Destination markets are concentrated in Southeast Asia and the Mediterranean. Vietnam imported 22,000t of Chinese lead in the period, followed by Thailand (15,000t) and Malaysia (11,000t). In the Mediterranean, Turkish importers took 14,000t, and Egyptian importers 8,000t. These markets lack significant domestic primary lead production and depend on imports for battery manufacturing feedstock.
The Chinese export flow has contributed to LME stock accumulation. LME lead inventories at 301,950t include significant volumes of Chinese-origin refined metal. A notable portion of the LME inventory sits in Asian locations: Busan (82,000t), Singapore (45,000t), and Johor (38,000t). LME lead cash-to-three-month contango stands at $8/t, signaling adequate near-term supply.
European lead import demand is steady. Europe imports approximately 150,000t/year of refined lead from non-EU sources, primarily Kazakhstan and Russia. The ongoing geopolitical situation means some European buyers are diversifying away from Russian-origin lead, creating incremental demand for Chinese and Australian material. European lead premiums sit at $150-180/t over LME cash, stable since Q1.

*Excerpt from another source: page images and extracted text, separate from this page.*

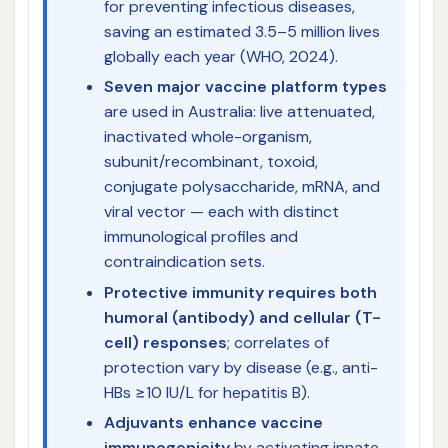
for preventing infectious diseases,
saving an estimated 3.5–5 million lives
globally each year (WHO, 2024).
Seven major vaccine platform types
are used in Australia: live attenuated,
inactivated whole-organism,
subunit/recombinant, toxoid,
conjugate polysaccharide, mRNA, and
viral vector — each with distinct
immunological profiles and
contraindication sets.
Protective immunity requires both
humoral (antibody) and cellular (T-
cell) responses
; correlates of
protection vary by disease (e.g., anti-
HBs ≥10 IU/L for hepatitis B).
Adjuvants enhance vaccine
immunogenicity
by activating innate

The export picture reinforces the medium-term bearish outlook. Chinese lead surplus is structural: domestic production capacity exceeds domestic consumption by roughly 300,000t/year, and that gap is growing as battery recycling expands. LME lead is unlikely to sustain prices above $2,100/t without a significant supply disruption or a weaker Chinese currency narrowing export economics.
Chinese lead exports provide a reliable supply source for buyers in Southeast Asia and the Mediterranean. For European buyers, the contango structure means delayed purchasing is cheaper — spot premiums are stable. The main risk is a sudden Chinese export tax change, but there is no signal of that. For North American buyers, the domestic secondary market is the largest supply source and well-supplied.